In che modo l’odontoiatria può aiutare il paziente diabetico?
E’ importante informare il paziente diabetico delle implicazioni che questa patologia ha anche per il cavo orale, consigliandogli di eseguire un’igiene professionale periodica e controllo presso lo studio dentistico.

La frequenza delle sedute di igiene deve essere calibrata sullo stato di salute parodontale del paziente, ma in linea generale il paziente diabetico va considerato a rischio parodontale medio-alto perciò sarebbe sempre consigliabile un intervallo che non superi mai i 3 mesi. Qualora ci si trovi già in presenza di una parodontite franca la terapia di mantenimento sarà sempre successiva alla terapia parodontale non chirurgica. E’ importantissimo sottolineare che la correlazione tra le due patologie è bidirezionale: ciò significa che stabilizzare il quadro parodontale migliora il controllo glicemico e favorisce una corretta gestione della patologia diabetica e viceversa. 

Per ridurre l’incidenza della carie, l’odontoiatra potrà sottoporre il paziente diabetico a sedute di fluoroprofilassi professionale al fine di aumentare la resistenza dello smalto alla carie.

A tal proposito quali indicazioni dovrebbe seguire il paziente diabetico a casa?
E’ fondamentale che il paziente osservi una corretta e scrupolosa igiene orale:

  • utilizzando uno spazzolino consigliato dall’odontoiatra
  • eseguendo una corretta tecnica di spazzolamento
  • servendosi del filo interdentale e dello scovolino
  • utilizzando un dentifricio al fluoro
  • riducendo al massimo alimenti dall’alto potere cariogeno, deleteri tra l’altro anche per la glicemia.

Queste abitudini aiutano a ridurre i livelli di placca interprossimale e migliorare il controllo sia della patologia parodontale che quella cariosa.

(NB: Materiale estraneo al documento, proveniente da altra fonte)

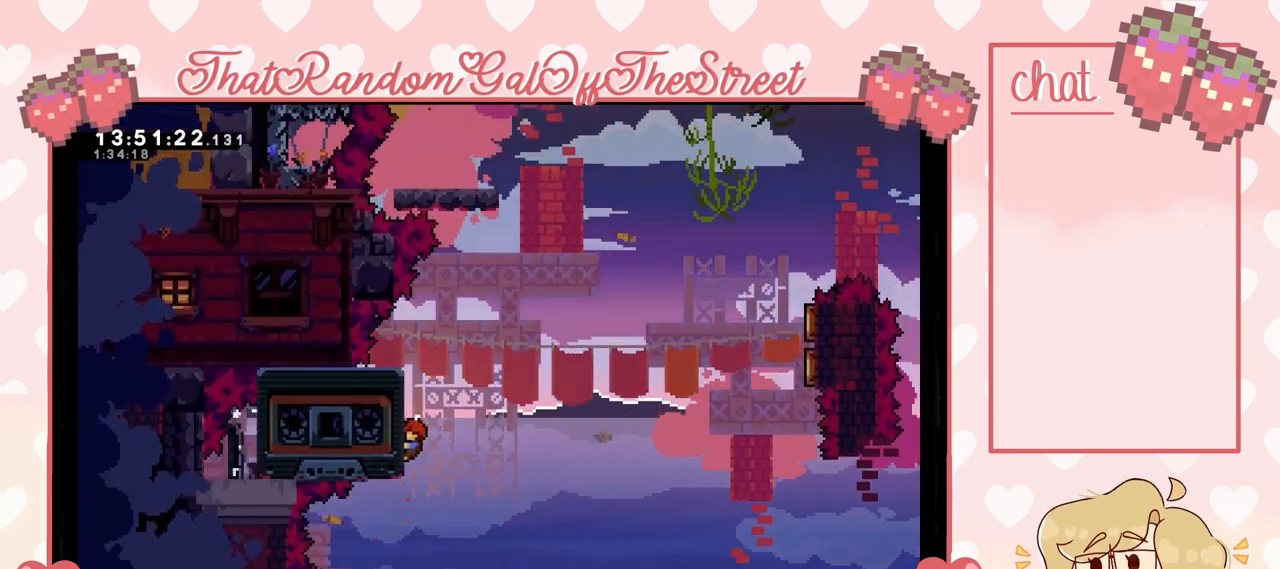
{"buttons": ["A"], "left_stick": "right", "right_stick": "center", "events": [[100, "left_stick", "right"], [233, "A", "down"], [367, "L2", "up"]]}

Un paziente diabetico può sottoporsi a chirurgia orale o implantare?
Si purchè con delle accortezze. Il paziente diabetico è un paziente immunocompromesso e come abbiamo visto soffre di una ridotta capacità riparativa dei tessuti. Per questa ragione occorre ridurre al minimo la possibilità di sovrainfezioni batteriche dei siti chirurgici in guarigione, attuando un protocollo farmacologico ad hoc che preveda una terapia antibiotica completa da assumere a casa evitando l’uso di corticosteroidi; naturalmente su indicazione del Medico e dell’Odontoiatra.